Advantages and Disadvantages


  • Hierarchical Clustering does not require the number of clusters to be specified in advance, making it a flexible and adaptable technique.
  • The resulting dendrogram provides a visual representation of the relationship between data points and clusters, which can aid in interpretation and understanding.
  • Hierarchical Clustering can handle different types of data and distance measures, making it a versatile technique that can be applied to various applications.
  • The algorithm can be used in combination with other clustering techniques to refine or validate the results.

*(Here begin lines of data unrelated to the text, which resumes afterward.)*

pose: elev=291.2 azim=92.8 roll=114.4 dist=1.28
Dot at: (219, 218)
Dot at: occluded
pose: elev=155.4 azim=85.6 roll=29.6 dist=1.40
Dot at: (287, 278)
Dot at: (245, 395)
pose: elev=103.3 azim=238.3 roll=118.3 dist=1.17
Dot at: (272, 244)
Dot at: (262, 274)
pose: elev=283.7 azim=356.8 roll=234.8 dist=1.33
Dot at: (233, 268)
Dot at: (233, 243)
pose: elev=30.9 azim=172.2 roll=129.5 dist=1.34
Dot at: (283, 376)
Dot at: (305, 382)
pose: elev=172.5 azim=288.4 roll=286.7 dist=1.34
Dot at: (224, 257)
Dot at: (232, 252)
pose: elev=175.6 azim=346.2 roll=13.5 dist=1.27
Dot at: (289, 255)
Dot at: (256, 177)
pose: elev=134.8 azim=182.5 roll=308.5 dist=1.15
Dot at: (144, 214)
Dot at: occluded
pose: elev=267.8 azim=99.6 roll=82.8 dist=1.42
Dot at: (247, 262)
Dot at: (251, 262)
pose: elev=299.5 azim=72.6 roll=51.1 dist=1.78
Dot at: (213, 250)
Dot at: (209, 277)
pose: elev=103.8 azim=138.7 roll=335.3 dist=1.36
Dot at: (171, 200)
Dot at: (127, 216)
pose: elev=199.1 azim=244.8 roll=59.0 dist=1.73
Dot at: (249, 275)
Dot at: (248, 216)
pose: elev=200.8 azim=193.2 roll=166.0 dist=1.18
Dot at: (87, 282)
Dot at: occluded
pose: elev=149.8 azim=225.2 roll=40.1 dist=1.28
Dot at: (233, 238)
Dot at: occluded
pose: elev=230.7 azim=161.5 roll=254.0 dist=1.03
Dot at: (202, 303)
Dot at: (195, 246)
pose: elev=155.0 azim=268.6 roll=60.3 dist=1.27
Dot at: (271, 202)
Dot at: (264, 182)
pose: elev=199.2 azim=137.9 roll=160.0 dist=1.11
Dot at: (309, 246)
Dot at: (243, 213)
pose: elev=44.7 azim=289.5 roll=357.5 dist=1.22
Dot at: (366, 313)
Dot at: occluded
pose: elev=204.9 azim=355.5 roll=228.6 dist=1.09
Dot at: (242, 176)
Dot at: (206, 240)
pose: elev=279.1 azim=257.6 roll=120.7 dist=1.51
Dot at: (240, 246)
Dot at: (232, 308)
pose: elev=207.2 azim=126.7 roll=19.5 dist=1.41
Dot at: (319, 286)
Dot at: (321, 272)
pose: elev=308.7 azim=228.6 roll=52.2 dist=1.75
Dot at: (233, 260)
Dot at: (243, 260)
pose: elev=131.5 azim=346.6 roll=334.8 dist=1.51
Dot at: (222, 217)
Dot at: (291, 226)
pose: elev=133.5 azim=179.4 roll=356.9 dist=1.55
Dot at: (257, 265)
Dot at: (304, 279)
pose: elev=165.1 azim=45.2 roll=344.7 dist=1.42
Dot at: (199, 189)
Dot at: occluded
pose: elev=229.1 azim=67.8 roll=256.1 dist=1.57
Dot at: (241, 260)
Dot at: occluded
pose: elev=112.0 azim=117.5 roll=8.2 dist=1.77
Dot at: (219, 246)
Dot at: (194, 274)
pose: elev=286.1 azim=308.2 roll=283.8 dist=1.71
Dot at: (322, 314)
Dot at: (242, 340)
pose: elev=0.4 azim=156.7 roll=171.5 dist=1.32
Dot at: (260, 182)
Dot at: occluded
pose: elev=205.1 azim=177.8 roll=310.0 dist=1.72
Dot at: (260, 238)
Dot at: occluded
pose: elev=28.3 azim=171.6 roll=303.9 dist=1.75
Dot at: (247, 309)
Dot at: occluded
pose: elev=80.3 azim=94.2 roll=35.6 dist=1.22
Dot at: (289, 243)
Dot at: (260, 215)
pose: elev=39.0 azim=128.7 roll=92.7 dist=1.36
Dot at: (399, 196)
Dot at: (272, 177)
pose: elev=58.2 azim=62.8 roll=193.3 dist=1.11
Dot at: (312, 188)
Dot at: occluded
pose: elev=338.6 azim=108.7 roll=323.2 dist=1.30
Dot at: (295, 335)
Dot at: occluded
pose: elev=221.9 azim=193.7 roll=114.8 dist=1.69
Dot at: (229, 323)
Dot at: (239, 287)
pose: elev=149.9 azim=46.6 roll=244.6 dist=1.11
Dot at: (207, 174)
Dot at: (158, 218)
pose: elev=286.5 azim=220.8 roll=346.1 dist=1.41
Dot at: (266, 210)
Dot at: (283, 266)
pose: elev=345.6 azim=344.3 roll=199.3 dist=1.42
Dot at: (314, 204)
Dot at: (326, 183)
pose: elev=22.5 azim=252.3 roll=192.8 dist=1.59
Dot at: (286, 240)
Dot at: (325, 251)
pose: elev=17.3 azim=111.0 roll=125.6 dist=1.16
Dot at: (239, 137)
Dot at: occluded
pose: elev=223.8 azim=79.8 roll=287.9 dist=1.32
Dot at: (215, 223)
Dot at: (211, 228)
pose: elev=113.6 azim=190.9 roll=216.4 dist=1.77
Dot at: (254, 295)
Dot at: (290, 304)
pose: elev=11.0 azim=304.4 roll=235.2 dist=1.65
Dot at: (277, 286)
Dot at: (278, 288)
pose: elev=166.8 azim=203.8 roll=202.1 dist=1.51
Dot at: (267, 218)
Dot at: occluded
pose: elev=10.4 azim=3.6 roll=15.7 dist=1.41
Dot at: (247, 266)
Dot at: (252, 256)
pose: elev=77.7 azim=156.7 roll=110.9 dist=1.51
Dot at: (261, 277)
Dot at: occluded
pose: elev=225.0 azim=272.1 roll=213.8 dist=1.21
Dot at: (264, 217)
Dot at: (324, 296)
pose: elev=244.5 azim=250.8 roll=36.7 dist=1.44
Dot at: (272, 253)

  • Hierarchical Clustering can be computationally intensive for large datasets, especially when using distance measures that require a lot of computation.
  • The choice of distance measure and linkage method can have a significant impact on the results, and different choices may lead to different clustering outcomes.
  • The dendrogram can be difficult to interpret when the number of data points or clusters is large, and it may require additional analysis and visualization techniques to extract meaningful insights.

Divisive Clustering

Divisive Clustering is the opposite of Hierarchical Clustering, where instead of merging clusters, the algorithm recursively divides the data into smaller sub-groups based on a dissimilarity measure. The technique can be more computationally efficient than Hierarchical Clustering for large datasets, but it requires the number of clusters to be specified in advance.

Density-Based Clustering

Density-Based Clustering is a technique that identifies clusters based on regions of high density in the data space. The algorithm can handle clusters of different shapes and sizes and is robust to noise and outliers. The most commonly used density-based clustering technique is DBSCAN (Density-Based Spatial Clustering of Applications with Noise).